Regulation of Somatostatin-14 and -28 Secretion by Gastric Acid in Dogs: Differential Role of Cholecystokinin

Background: Prosomatostatin-derived peptides include two principle bioactive molecular forms, somatostatin 28 (S-28) and somatostatin 14 (S-14). This study examined whether there is a functional relationship between gastric acid secretion and the release of S-28 and S-14 into the circulation.

Methods: In conscious dogs with gastric and duodenal cannulas, S-28 and S-14 responses, measured after extraction of acidified plasma and separation by gel chromatography, were evaluated by administration of nutrients and acid-inducing secretagogues without and with omeprazole.

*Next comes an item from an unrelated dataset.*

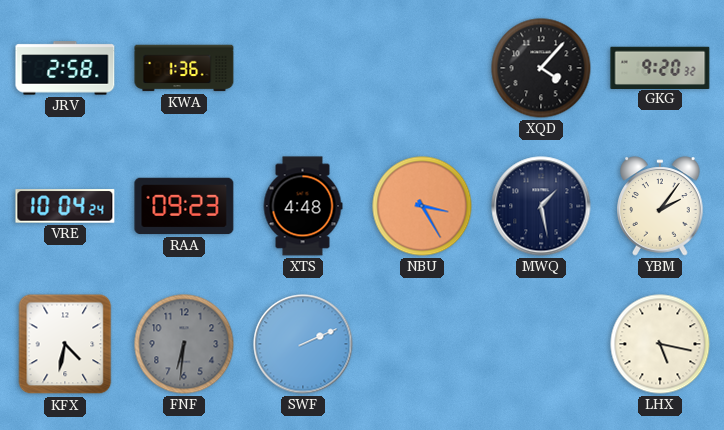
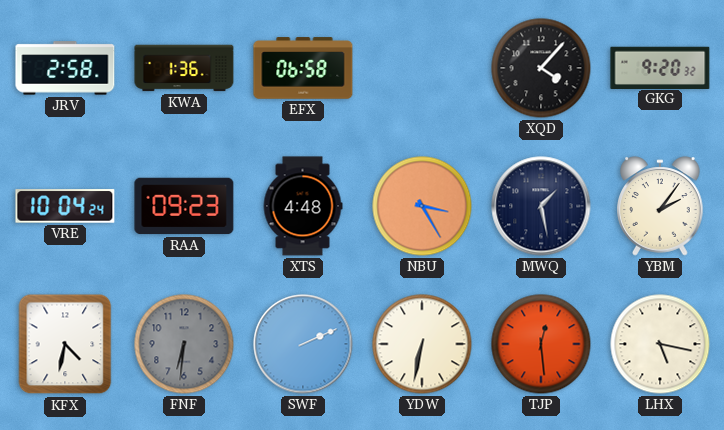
EFX: none -> 06:58
YDW: none -> 6:32
TJP: none -> 12:29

Results: Ingestion of a solid meal caused equivalent plasma elevations of S-28 and S-14, whereas infusions of histamine and gastrin selectively increased plasma S-14. Omeprazole decreased meal-stimulated S-28 (-67% +/- 8%; P < 0.01) and S-14 (-56 +/- 9%; P < 0.01) and abolished S-14 increases to histamine and gastrin. Intraduodenal perfusions of a liquid protein meal increased S-28 above S-14, comprising approximately 71% of total somatostatin-like immunoreactivity released, and omeprazole suppressed S-28 (-87% +/- 5%; P < 0.01) without influencing S-14. Similar responses occurred after exogenous cholecystokinin. Moreover, pretreatment of the intraduodenal protein meal with the cholecystokinin-A receptor antagonist MK-329 abolished increases of S-28 and S-14 and caused a further twofold increase of gastric acid (P < 0.025).

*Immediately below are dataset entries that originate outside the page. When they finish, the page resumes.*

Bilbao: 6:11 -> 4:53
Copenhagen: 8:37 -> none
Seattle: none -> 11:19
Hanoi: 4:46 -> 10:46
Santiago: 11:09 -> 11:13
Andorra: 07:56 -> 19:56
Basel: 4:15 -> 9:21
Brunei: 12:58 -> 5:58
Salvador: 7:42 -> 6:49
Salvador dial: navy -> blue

Conclusions: In the fed state, gastric acid causes direct release of S-14 from the stomach, but the acid-dependent component of S-28 secretion requires cholecystokinin as a cofactor. Negative feedback regulation between somatostatin and gastric acid secretory responses to nutrients may include S-28 modulated, in part, by cholecystokinin.